A warm compress can also be applied to the ear to relieve pain for around five to ten minutes, or for as long as your baby feels comfortable.
Other tips include:
Giving your baby lots of liquid to prevent dehydration is an effective way to help your baby recover faster. The act of swallowing can also help to open the Eustachian tube, which will help drain trapped liquid from the ear canal, and you should also keep your baby’s head elevated to reduce blockage of sinus fluid.
Some people may try applying homeopathic ear drops into baby’s ears to help reduce inflammation and pain. These ear drops contain natural ingredients such as garlic, lavender, olive oil, etc. These ear drops can help clear your baby’s ear, but the infection itself might take a few days to heal properly.
If your baby avoids food or drink due to pain and discomfort, then you must try feeding your baby anything soft with tricks such as feeding with syringe – your baby needs energy to help fight the infection, so you should also let your baby rest as much as possible to help them regain their excessive energy lost throughout the day due to the infection.
Your baby needs to be kept clean to prevent any further infections. Giving your baby frequent baths or putting wet strips of cloth on their forehead can help bring their temperature down and helps to keep them clean.
Protecting your baby from getting inner ear infections
Prevention is always better than cure – so take proper steps in preventing your baby from getting such infections repeatedly.

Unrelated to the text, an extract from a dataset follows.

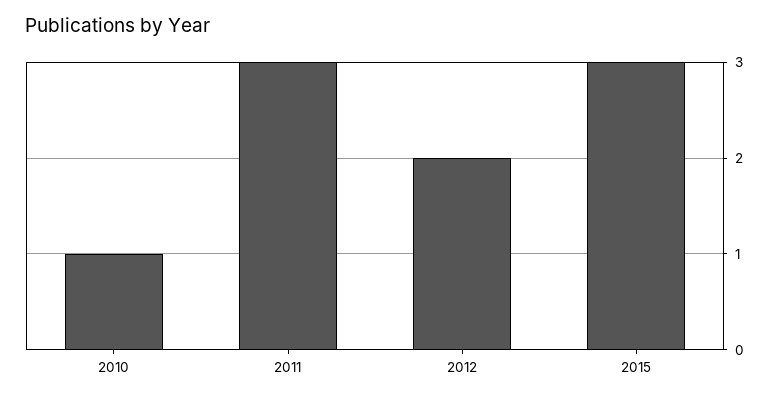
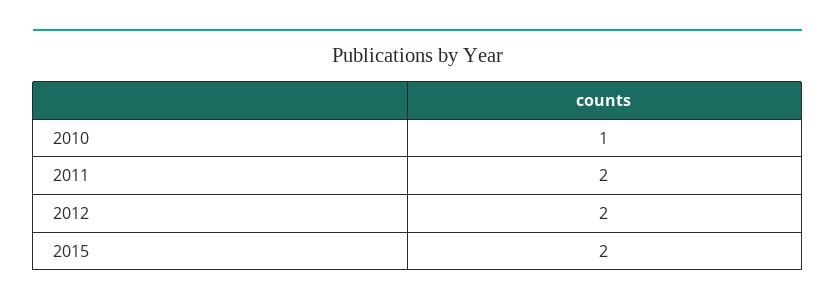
2011: 3 -> 2
2015: 3 -> 2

Breastfeeding can help make your baby’s immunity system stronger, as the mother passes on her own lifelong immunity down to bub through her milk – therefore, it’s highly recommended by health practitioners all over the world to breastfeed your baby at least until six months. Similarly, make sure all your baby’s required vaccinations are done on schedule.
If you have started feeding solids, introduce your baby to a healthy, balanced diet with plenty of nutrients to boost their immunity even further. Make sure this includes leafy green vegetables and soft fruits – nutrient-rich foods that are immunity-boosters.
Also, enforce strong hygiene practices with bub, from frequent bathing, to washing hands after going to the bathroom, and ensuring that all environments are germ-free. This will help your baby recover faster, and will help you avoid future health issues. Try to avoid exposing bub to smoke or dust, which could spark an allergic reaction or attack, especially such allergies are in your family history.
If your child’s immunity is compromised, avoid going out into a crowded environment or where they will be close to others – being so close to other people will make it easier for them to catch and illness or infection.
Ensuring a proper diagnosis of the cause of your child’s discomfort is incredibly important, therefore it’s highly recommended that you visit your doctor to determine the source of the infection.
Some children may need antibiotics to prevent infection from spreading to other parts of the body. Take your baby immediately to the doctor if:
· They have high fever (38 Degrees Celsius and above), especially if your baby is very young.
· Your baby’s condition is not improving, even after two to three days, or is getting worse.
· If your baby is crying a lot during the night and unable to sleep at all.